Ler as edições do Avante! constitui sempre, para mim, uma aventura. Regra geral, nunca se sabe muito bem o que se pode encontrar por entre as "notícias"/artigos/opiniões de quem por lá escreve.

A parte divertida costuma sempre surgir na secção internacional onde, não raras vezes, somos transportados para outros tempos (mais ou menos) distantes quando o Mundo era, até certo ponto, muito mais simples e onde as coisas eram sempre ou pretas ou brancas.

Por intermédio do Jugular, descobre-se esta encantadora prosa, escrita por Correia da Fonseca, na publicação online do Avante!:

 

Mas acontece que Suu Kyi é mulher e que para mais tem aquele arzinho fisicamente frágil que nos dá cuidados quando a imaginamos presa. É certo que na sua própria residência, que é capaz de ser mais confortável que a minha. Mas imagino que deve ser terrível para uma mulher, para mais senhora de boa disponibilidade financeira, não poder sair de casa para ir às compras no hipermercado mais próximo. Não sei, é claro, se há algum hipermercado nas proximidades da residência de Aung San Suu Kyi, mas é praticamente certo que o haverá em tempo próximo, quando a democracia por ela desejada chegar enfim a Mianmar, pois é também para isso, para a abundante instalação de hipermercados, que a democracia serve, também para isso foi reinventada.

 

Este é a parte que, de facto, importa dar o devido destaque, talvez pelo grau de saloíce que é possível encontrar em tão poucas linhas. A coisa é escrita na secção "TVisto" pelo que é suposto ser como que uma crítica televisiva (giro não é?). A dita continua numa espécie de 2º acto onde o autor discorre sobre a presente realidade nacional, lamentando-se por viver num país sem liberdade de expressão ou, pelo menos, num país com "censura com letra minúscula" como diz o próprio.

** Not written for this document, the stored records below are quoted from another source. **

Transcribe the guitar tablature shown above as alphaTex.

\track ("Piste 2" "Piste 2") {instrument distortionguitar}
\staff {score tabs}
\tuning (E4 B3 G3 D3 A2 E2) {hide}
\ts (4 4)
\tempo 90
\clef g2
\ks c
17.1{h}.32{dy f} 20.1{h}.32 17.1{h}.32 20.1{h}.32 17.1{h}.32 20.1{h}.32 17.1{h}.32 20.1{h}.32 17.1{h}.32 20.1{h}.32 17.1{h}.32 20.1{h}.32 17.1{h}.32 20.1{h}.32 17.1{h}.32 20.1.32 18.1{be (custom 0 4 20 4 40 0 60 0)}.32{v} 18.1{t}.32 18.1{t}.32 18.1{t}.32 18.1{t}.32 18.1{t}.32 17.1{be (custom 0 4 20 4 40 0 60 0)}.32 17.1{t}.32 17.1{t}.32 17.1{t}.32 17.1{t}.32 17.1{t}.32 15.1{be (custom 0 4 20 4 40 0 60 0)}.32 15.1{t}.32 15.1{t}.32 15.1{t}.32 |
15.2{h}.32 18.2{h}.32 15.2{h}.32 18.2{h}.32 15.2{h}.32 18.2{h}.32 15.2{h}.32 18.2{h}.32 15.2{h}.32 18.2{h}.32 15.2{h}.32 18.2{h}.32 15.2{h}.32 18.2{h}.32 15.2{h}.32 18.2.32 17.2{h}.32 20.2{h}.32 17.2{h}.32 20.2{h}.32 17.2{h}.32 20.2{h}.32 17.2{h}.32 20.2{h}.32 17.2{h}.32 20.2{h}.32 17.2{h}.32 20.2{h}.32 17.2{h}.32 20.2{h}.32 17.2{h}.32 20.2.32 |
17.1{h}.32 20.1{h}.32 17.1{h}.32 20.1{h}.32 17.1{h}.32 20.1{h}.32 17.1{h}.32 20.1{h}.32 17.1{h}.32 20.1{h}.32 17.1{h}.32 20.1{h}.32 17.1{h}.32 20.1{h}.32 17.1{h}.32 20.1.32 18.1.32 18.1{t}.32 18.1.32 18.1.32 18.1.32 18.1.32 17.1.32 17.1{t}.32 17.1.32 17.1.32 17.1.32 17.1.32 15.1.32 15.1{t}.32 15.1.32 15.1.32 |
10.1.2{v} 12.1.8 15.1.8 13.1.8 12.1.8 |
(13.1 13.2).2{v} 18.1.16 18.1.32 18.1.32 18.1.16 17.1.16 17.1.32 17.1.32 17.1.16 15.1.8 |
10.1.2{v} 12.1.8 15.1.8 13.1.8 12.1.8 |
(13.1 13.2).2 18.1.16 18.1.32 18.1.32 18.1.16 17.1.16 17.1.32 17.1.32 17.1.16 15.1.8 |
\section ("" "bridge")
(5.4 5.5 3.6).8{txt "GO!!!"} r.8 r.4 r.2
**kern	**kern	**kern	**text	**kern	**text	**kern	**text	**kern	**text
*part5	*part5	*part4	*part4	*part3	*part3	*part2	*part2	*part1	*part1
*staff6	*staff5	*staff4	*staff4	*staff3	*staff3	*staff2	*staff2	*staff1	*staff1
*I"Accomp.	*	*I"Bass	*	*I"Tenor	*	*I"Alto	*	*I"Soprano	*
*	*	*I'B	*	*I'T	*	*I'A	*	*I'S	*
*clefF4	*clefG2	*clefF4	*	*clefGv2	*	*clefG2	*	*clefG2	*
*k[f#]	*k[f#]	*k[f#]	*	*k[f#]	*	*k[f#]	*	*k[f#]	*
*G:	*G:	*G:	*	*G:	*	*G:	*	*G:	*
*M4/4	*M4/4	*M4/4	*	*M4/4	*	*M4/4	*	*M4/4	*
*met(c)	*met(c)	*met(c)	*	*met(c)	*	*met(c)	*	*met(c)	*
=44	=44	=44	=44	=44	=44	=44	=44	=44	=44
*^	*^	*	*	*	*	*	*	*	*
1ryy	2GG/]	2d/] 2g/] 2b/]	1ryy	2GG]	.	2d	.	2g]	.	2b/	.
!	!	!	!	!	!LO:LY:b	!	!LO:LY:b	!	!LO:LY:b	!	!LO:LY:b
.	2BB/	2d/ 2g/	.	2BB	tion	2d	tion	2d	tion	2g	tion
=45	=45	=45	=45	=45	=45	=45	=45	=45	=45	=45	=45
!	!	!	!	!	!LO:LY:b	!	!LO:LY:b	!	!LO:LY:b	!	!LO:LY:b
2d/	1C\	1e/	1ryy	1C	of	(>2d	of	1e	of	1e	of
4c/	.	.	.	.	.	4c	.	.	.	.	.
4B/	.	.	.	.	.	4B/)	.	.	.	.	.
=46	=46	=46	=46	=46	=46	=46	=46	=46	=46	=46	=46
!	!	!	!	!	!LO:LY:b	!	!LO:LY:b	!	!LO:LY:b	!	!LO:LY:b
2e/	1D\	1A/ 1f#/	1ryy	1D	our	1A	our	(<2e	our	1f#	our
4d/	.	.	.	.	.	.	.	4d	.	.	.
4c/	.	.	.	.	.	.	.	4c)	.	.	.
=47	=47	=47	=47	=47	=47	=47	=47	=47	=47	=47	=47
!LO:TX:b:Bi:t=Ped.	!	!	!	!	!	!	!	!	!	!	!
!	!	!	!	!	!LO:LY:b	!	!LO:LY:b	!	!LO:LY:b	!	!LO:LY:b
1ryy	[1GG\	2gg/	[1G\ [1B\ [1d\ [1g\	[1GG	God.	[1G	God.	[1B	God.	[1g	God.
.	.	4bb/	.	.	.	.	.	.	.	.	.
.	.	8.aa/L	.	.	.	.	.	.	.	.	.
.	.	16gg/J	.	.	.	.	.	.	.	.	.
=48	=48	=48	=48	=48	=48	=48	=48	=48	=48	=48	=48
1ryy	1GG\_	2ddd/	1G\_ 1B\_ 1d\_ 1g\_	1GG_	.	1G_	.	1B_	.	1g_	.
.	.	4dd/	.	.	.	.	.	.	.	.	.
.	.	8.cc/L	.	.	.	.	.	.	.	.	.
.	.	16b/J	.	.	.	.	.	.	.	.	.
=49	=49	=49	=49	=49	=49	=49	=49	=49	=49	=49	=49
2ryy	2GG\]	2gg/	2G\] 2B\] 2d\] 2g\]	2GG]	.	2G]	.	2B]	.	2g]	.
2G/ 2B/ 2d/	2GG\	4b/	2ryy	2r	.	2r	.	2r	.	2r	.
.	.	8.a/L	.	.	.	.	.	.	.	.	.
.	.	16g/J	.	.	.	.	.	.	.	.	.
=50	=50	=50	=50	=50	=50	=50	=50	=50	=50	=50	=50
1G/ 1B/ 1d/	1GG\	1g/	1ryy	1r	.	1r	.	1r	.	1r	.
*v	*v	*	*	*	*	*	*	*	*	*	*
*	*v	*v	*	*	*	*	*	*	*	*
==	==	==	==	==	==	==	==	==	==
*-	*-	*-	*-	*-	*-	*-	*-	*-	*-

De certeza que o autor terá uma excelente justificação para texto tão pateta e até será uma pessoa séria e, porventura, com boas razões de queixa sobre o "estado a que isto chegou". Quem não as tem hoje em dia?

Por outro lado, ainda bem que o Sr. Correia da Fonseca pode sentar-se à frente do computador e fazer sair texto tão "divertido" para o jornal do seu Partido que, decerto concordará, muito lutou e se bateu para que a Censura (agora com maíuscula) seja agora uma memória.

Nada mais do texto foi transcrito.